» **Text segment**:
####
Support Questions
Find answers, ask questions, and share your expertise
Announcements
Check out our newest addition to the community, the Cloudera Innovation Accelerator group hub.

How do I get my full path to load my hdfs file

Explorer

val df = sqlContext.read.format("com.databricks.spark.csv").option("header", "true").option("inferSchema", "true").load("/demo/dataset.csv")

This is my code.

I am writing a scala program and I could not load my file. The demo is the directory that is inside hadoop. And datset.csv is the file that contains data.

I am very new to Hortonworks so please kindly give a detailed answer for this.

19 REPLIES 19

Mentor

@Aishwarya Sudhakar

The load should point to the hdfs location

load"hdfs:///demo/dataset.csv")

Hope that helps

Explorer

I tried but still the error is there

Explorer

@Geoffrey Shelton Okot

I tried that but still I get error

@Aishwarya Sudhakar,

Can you please paste the output of below commands

su hdfs
hdfs dfs -ls /demo

Also try giving load("hdfs://{namnodehost}:8020/demo/dataset.csv")

Explorer

@Aditya Sirna

[root@sandbox ~]# su hdfs
[hdfs@sandbox root]$ hdfs dfs -ls /demo
Found 1 items
drwx------ - hdfs hdfs 0 2014-12-16 19:48 /demo/data

Explorer

@Aditya Sirna

what is the namenodehost you mean here?

[root@sandbox bin]# ./spark-shell
Using Spark's default log4j profile: org/apache/spark/log4j-defaults.properties
Setting default log level to "WARN".
To adjust logging level use sc.setLogLevel(newLevel).
18/04/01 06:19:54 WARN NativeCodeLoader: Unable to load native-hadoop library for your platform... using builtin-java classes where applicable
18/04/01 06:20:19 WARN Utils: Service 'SparkUI' could not bind on port 4040. Attempting port 4041.
18/04/01 06:20:27 WARN SparkContext: Use an existing SparkContext, some configuration may not take effect.
Spark context Web UI available at http://192.168.177.129:4041
Spark context available as 'sc' (master = local[*], app id = local-1522563621246).
Spark session available as 'spark'.
Welcome to
      ____              __
     / __/__  ___ _____/ /__
    _\ \/ _ \/ _ `/ __/  '_/
   /___/ .__/\_,_/_/ /_/\_\   version 2.0.0
      /_/
         
Using Scala version 2.11.8 (OpenJDK 64-Bit Server VM, Java 1.7.0_71)
Type in expressions to have them evaluated.
Type :help for more information.

scala> 

this is how i have got into scala. is there any wrong with the scala installation? because if you see above there is a line saying unable to load native-hadoop library for your platform.......................
####
» **Data block**:
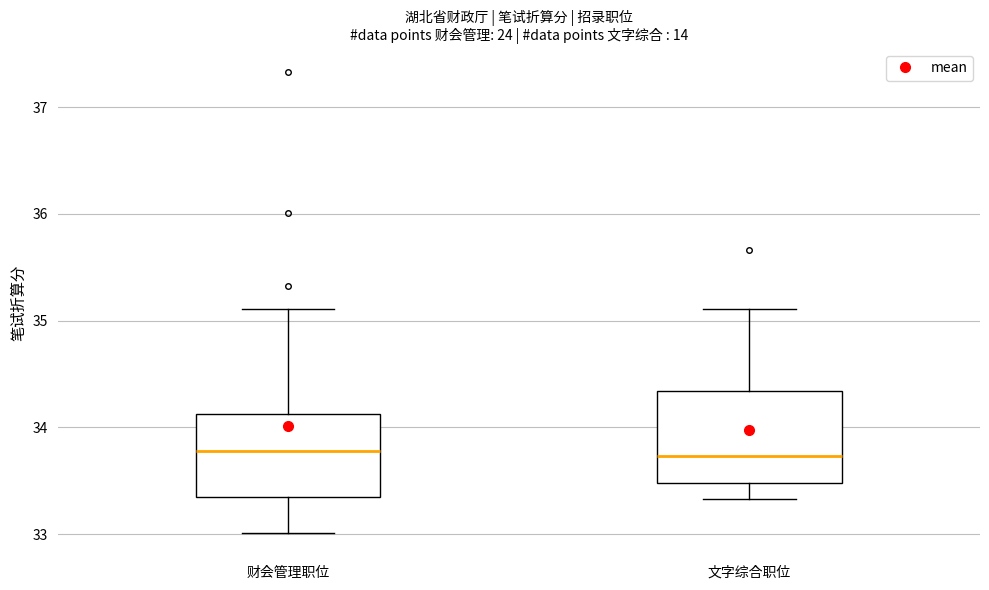

Reading left to right, transcribe this box plot: for each box, give where its median line is, the range the box spans, and where its two whiskers end, as read against the y-axis. The values are not printed on the chart, so give them approximately, as read against the axis.

财会管理职位: median 33.8, box 33.3 to 34.1, whiskers 33.0 to 35.1
文字综合职位: median 33.7, box 33.5 to 34.3, whiskers 33.3 to 35.1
####
» **Work instructions**:
1. Write out the part of the thread on loading an HDFS file in Scala that begins with "This is my code." and ends with "answer for this.".
2. Carry the forum thread about loading an HDFS file in Scala onward from its last post.

» **Answers per task**:
1.
This is my code.

I am writing a scala program and I could not load my file. The demo is the directory that is inside hadoop. And datset.csv is the file that contains data.

I am very new to Hortonworks so please kindly give a detailed answer for this.

2.
the error which i get is

scala> val df = sqlContext.read.format("com.databricks.spark.csv").option("header","true").option("inferSchema","true").load("hdfs://demo/dataset.csv")
18/04/01 06:04:59 WARN DataSource: Error while looking for metadata directory.
java.lang.IllegalArgumentException: java.net.UnknownHostException: demo
  at org.apache.hadoop.security.SecurityUtil.buildTokenService(SecurityUtil.java:378)
  at org.apache.hadoop.hdfs.NameNodeProxies.createNonHAProxy(NameNodeProxies.java:310)
  at org.apache.hadoop.hdfs.NameNodeProxies.createProxy(NameNodeProxies.java:176)
  at org.apache.hadoop.hdfs.DFSClient.<init>(DFSClient.java:678)
  at org.apache.hadoop.hdfs.DFSClient.<init>(DFSClient.java:619)
  at org.apache.hadoop.hdfs.DistributedFileSystem.initialize(DistributedFileSystem.java:149)
  at org.apache.hadoop.fs.FileSystem.createFileSystem(FileSystem.java:2653)
  at org.apache.hadoop.fs.FileSystem.access$200(FileSystem.java:92)
  at org.apache.hadoop.fs.FileSystem$Cache.getInternal(FileSystem.java:2687)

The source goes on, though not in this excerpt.